Angi ostatnio przywiozła ze sobą miód...
Zaparzyłam sobie herbatę, pokój wypełniła miodowo-cytrynowa woń i zrobiło się jakoś cieplej, przytulniej, domowo, a raczej tak SMS-owo, bo właśnie ten zapach towarzyszył nam w czterech pomarańczowych ścianach, oblanych czerwonawym światłem, przenikającym przez firany, wtedy określane mianem: "jak z burdelu". I jakoś tak zebrało mi się na wspomnienia...

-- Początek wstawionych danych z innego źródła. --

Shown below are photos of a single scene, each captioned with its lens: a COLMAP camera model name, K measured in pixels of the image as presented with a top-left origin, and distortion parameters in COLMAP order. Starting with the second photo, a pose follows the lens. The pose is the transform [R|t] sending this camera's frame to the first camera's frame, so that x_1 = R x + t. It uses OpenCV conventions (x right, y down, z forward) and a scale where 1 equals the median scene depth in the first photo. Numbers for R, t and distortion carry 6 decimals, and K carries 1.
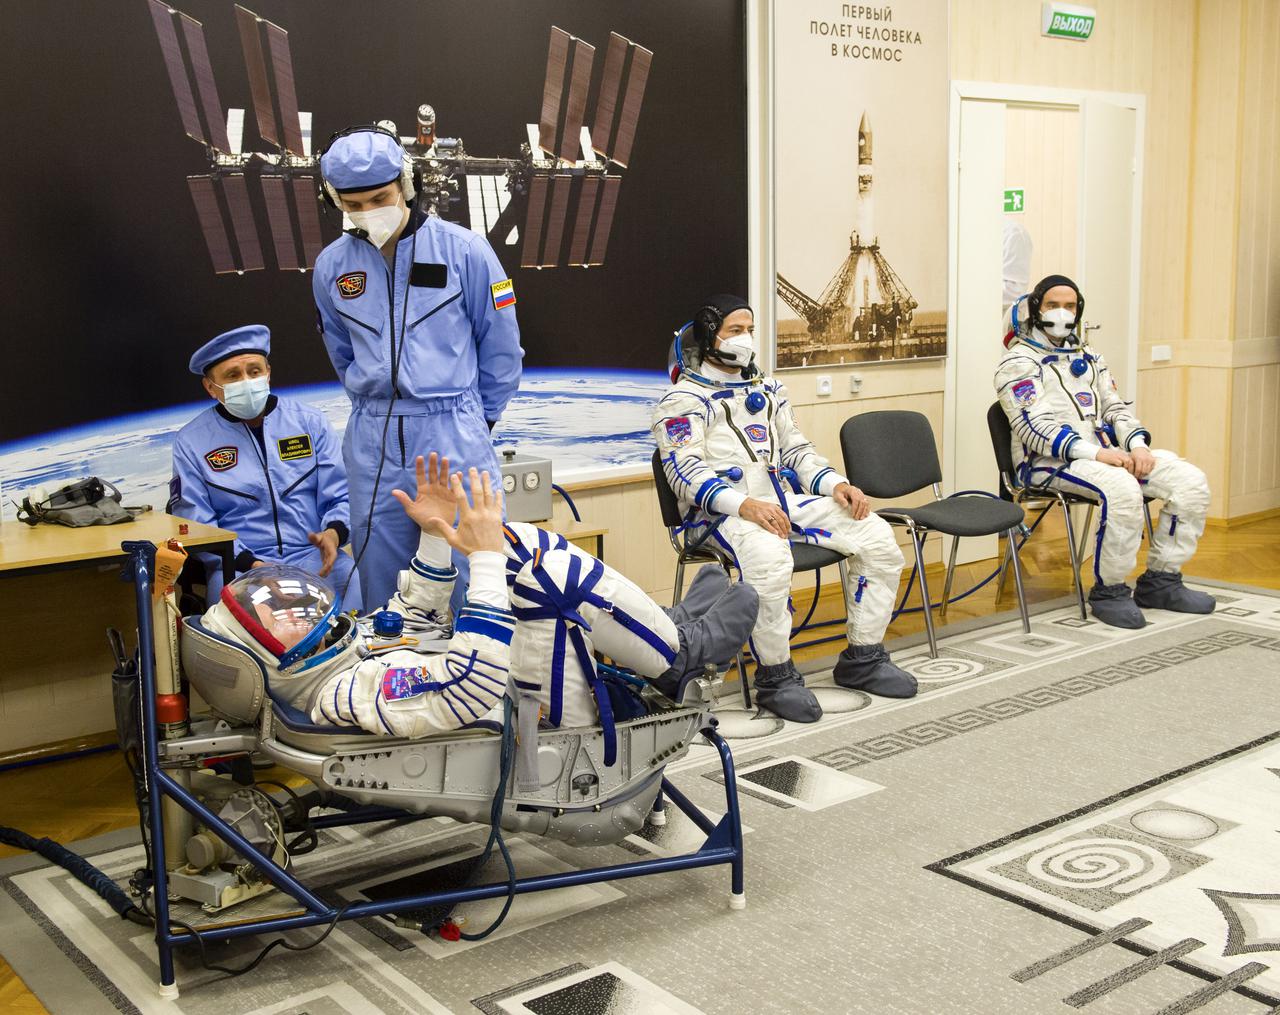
lens RADIAL K [[1526.6, 0, 638.3], [0, 1526.6, 507.9], [0, 0, 1]] dist [0.029358, 0.000000]
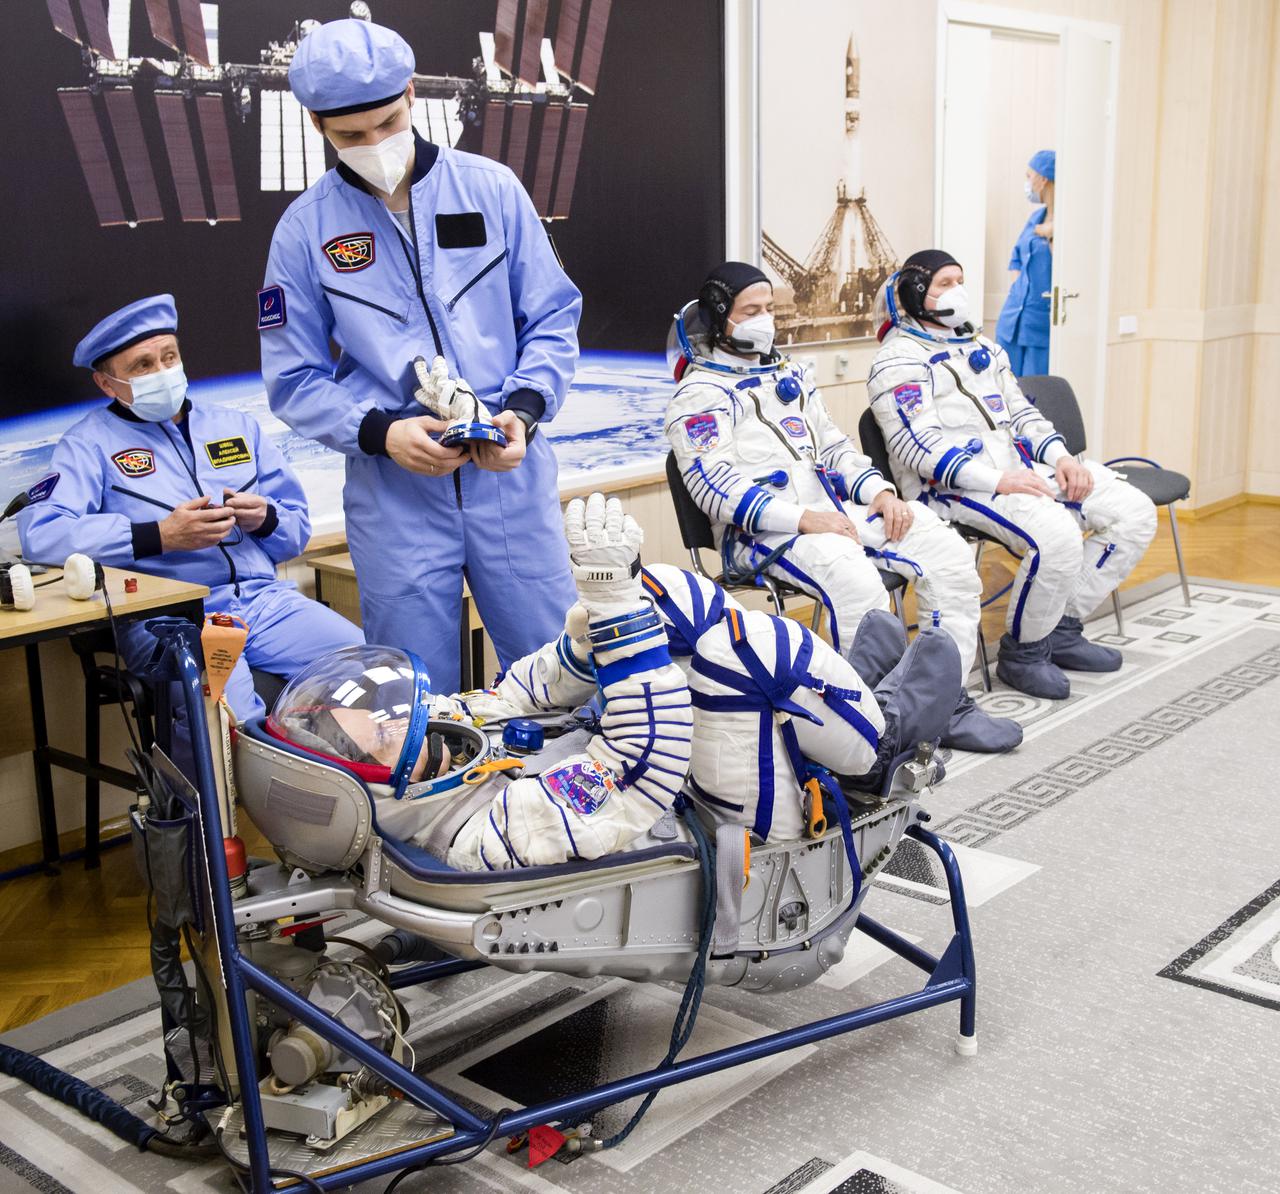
lens RADIAL K [[1625.0, 0, 642.1], [0, 1625.0, 598.0], [0, 0, 1]] dist [0.020456, 0.000000]
pose [[0.978370, -0.041299, 0.202700, -0.189966], [0.027865, 0.997249, 0.068688, -0.022609], [-0.204979, -0.061554, 0.976829, 0.179246]]
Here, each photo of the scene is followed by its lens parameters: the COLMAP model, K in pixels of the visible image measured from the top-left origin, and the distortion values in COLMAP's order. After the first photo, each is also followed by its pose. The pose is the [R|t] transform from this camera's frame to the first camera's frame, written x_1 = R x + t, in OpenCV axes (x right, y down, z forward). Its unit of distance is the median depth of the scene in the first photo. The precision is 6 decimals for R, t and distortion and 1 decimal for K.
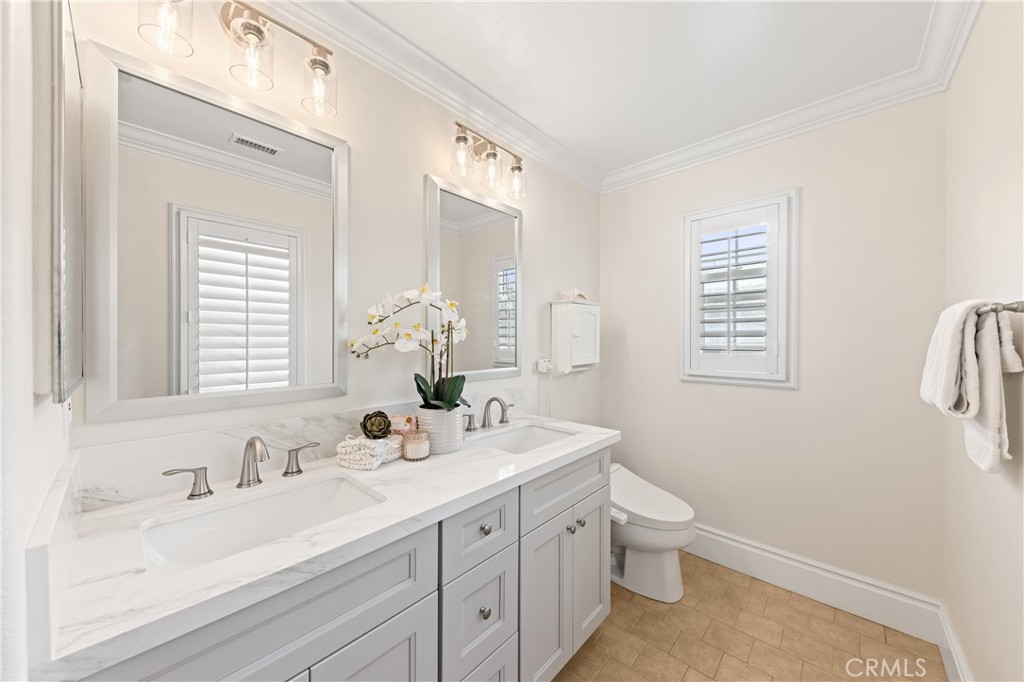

Pamiętasz jak zaraz po lekcjach wchodziłyśmy do pokoju i bez chwili namysłu kładłyśmy się na naszym wielkim łożu, jedna obok drugiej. Razem plotkując, razem rozmyślając, razem marząc, razem zasypiając...
Pamiętasz jak razem wymyślałyśmy wszelkiego rodzaju wymówki, by tylko nie iść na lekcje, by móc opuścić trening...
Pamiętasz jak razem wymykałyśmy się na imprezy, ślepo wierząc w swój spryt, że niby takie przebiegłe jesteśmy...
Pamiętasz jak razem wylądowałyśmy na dywaniku u dyry, jak na każdym posiłku zajmowałyśmy "nasz stolik", jak zorganizowałyśmy akcję "pranie" w celu odwrócenia Jej uwagi...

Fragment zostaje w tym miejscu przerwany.